There's much more to Japanese pop culture than anime and manga. All through grade school, I knew Japan as one thing and one thing only: the birthplace of Godzilla. Growing up in the '90s, I was absolutely obsessed with the giant monster and all his numerous friends and enemies. I tracked down videotapes anywhere I possibly could; renting them from the library, digging through bargain bins at the grocery store, scouring the fledgling web for titles I'd never even known existed, all in pursuit of my daikaiju fix. With that in mind, it makes me so happy to see that Crunchyroll has begun to pick up some of these old B-movie gems and other ancient tokusatsu shows in a similar vein. That it's available both dubbed and subtitled is just the icing on the cake.

Originally produced in 1968, Destroy All Monsters was designed to be the Godzilla movie to end all Godzilla movies, and with the full intention of being the final entry in the series. Though that was, of course, not the case in the end, Destroy All Monsters is in fact the final Godzilla movie to be helmed by the creators of Godzilla: director Ishiro Honda, special effects pioneer Eiji Tsuburaya, composer Akira Ifukube, and producer Tomoyuki Tanaka.

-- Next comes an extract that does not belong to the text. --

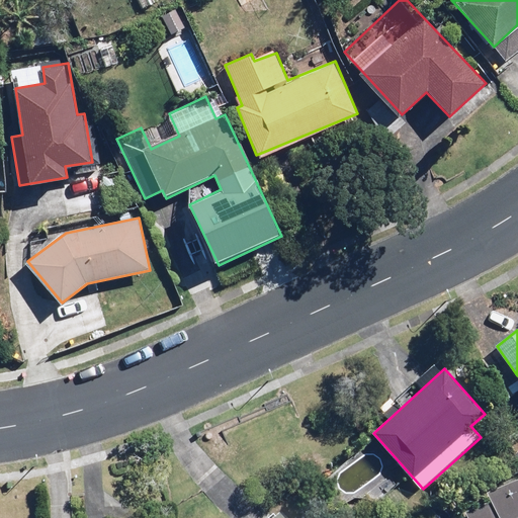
[(517,517),(517,479),(462,502),(468,517),(517,517)]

As plots go, Destroy All Monsters was revolutionary in its time, though today the general idea has been recycled so many times through so many mediums that the notion is almost cliche. It goes like this: in the faraway year of 1999, all of the world's monsters have been captured and exiled to live peacefully on the creatively named "Monster Island". This utopian situation is disrupted when, of course, evil aliens known as the Kilaaks take control of the island and unleash the monsters upon the helpless people of Earth.

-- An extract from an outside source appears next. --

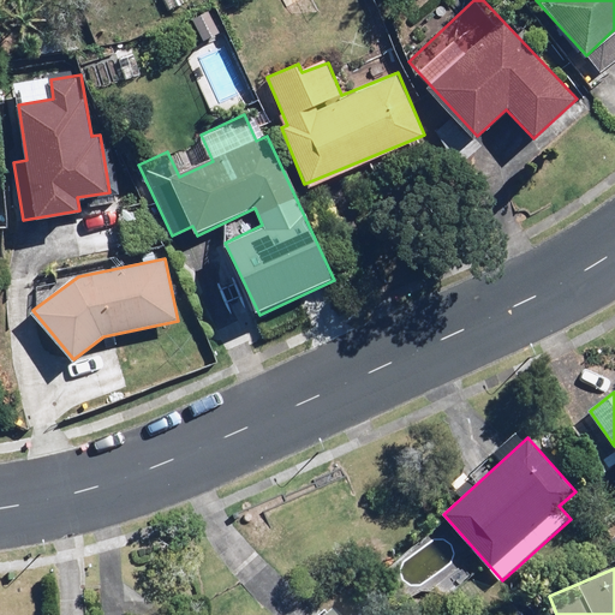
[(340,614),(332,604),(318,614),(340,614)]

As always, it's up to a plucky group of human do-gooders to sabotage the aliens' control of Earth's monsters, and the whole shebang culminates in a spectacular dozen-monster-melee at the foot of Mt. Fuji.

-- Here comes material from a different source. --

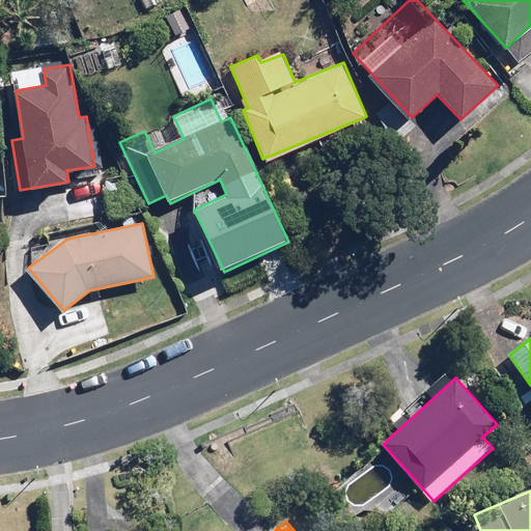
All buildings are outlined.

So the plot is pretty standard sci-fi adventure monster-movie stuff, but all of the monster action, set destruction, and '60s cheese more than warrant at least one viewing.

Destroy All Monsters has never been my favorite classic Godzilla film, but that doesn't mean it's in any way a bad one. For the time, it was revolutionary, pushing suitmation and miniature special effects to the limit with so many monsters and set pieces on screen at once. Sometimes the human action drags, and of course some of the filmmaking techniques are dated, but as a piece of Godzilla history it's an important, if not timeless, film. Besides, who doesn't love watching guys in rubber suits smash through downtown Tokyo for the 95th time?